OpenLink provides ODBC-based Single-Tier Drivers for all databases, using the Type A, B, and C call-level interface formats. The type of driver provided depends on what is publicly available to third-party developers by the vendors of the respective database engines.
The ODBC Single-Tier drivers are C-based drivers and offer developers an opportunity to develop generic solutions across platforms without prior knowledge of the operating system hosting the Database server. Architectural diagrams showing the different representations of ODBC drivers based on Call Level Interface types are available below.
These drivers are proxies that sit atop third-party implementations of the relevant data-access mechanisms. The prime purpose to integrate one data access standard implementation with another, and there are a variety of scenarios where this is useful such as:
ODBC access to back-end databases that are accessible via JDBC and/or ODBC
OpenLink Single-Tier Drivers constitute a single component installed on the desktop or workstation machine only. Once installed, it provides connectivity to local or remote databases.

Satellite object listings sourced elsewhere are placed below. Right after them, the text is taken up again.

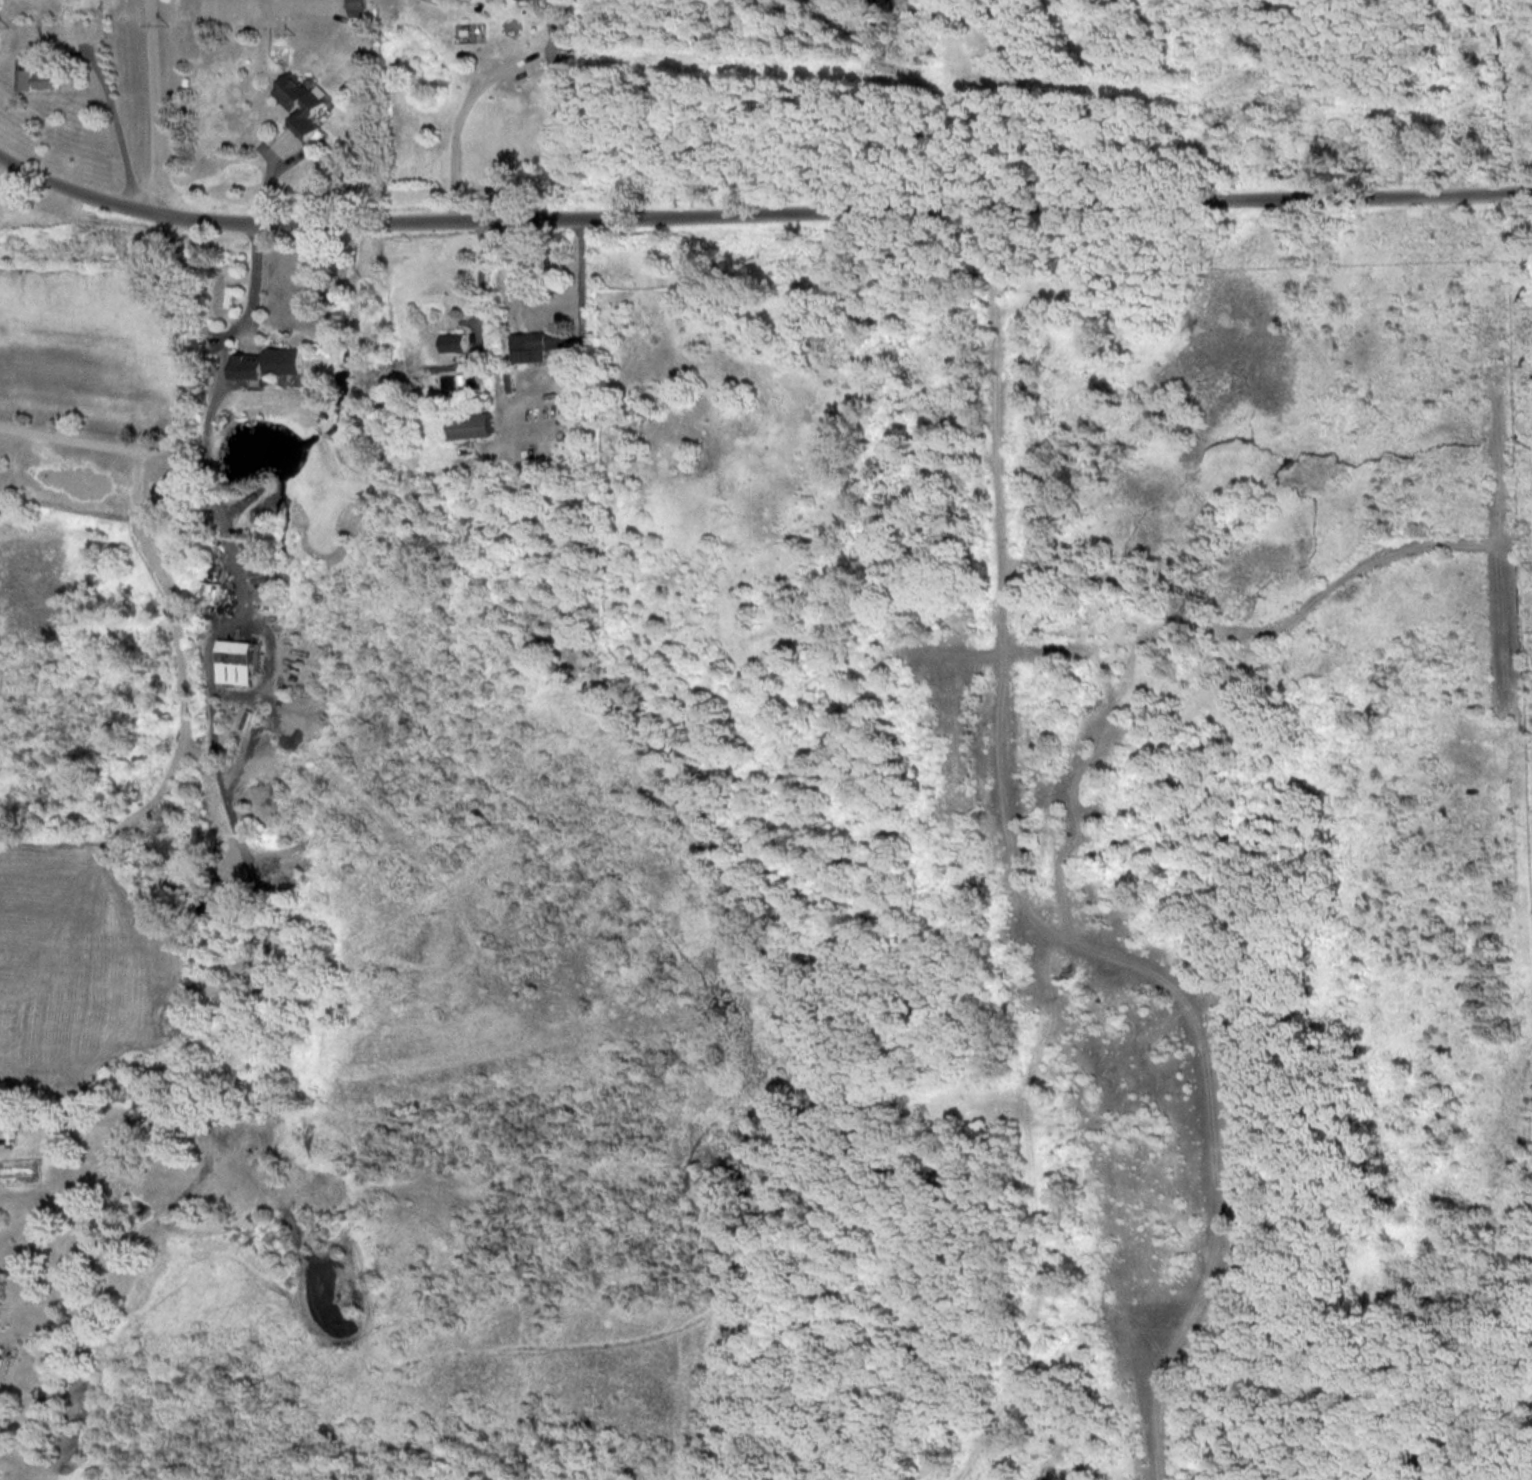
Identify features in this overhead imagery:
building: (0, 3)
building: (359, 7)
building: (43, 78)
road: (477, 91)
road: (150, 104)
building: (302, 104)
road: (123, 133)
road: (760, 212)
road: (583, 270)
road: (483, 284)
building: (456, 342)
building: (540, 344)
building: (272, 362)
road: (184, 413)
building: (477, 425)
road: (226, 529)
building: (213, 587)
building: (238, 651)
road: (1024, 895)
road: (204, 1171)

Our OpenLink Single-Tier is a client-only installation and goes some way to ensure the job for developers, administrators and end-users is simplified. Part of this is process means installing the software in one location as opposed to numerous locations. By discarding the server-side setup, there is no server-side administration so the user has only a single entry-point for installation and administration. In the majority of cases, knowing the database is all that is required.
To the developer writing an application, there is no requirement to know on which server it resides: you can write your application for any environment, regardless of where it will end. There are also performance benefits gained by employing this single solution, which in some cases exceeds that provided by the native drivers. Being able to integrate your solution simply into your organization with its plethora of internal and disparate systems means your ROI increases significantly.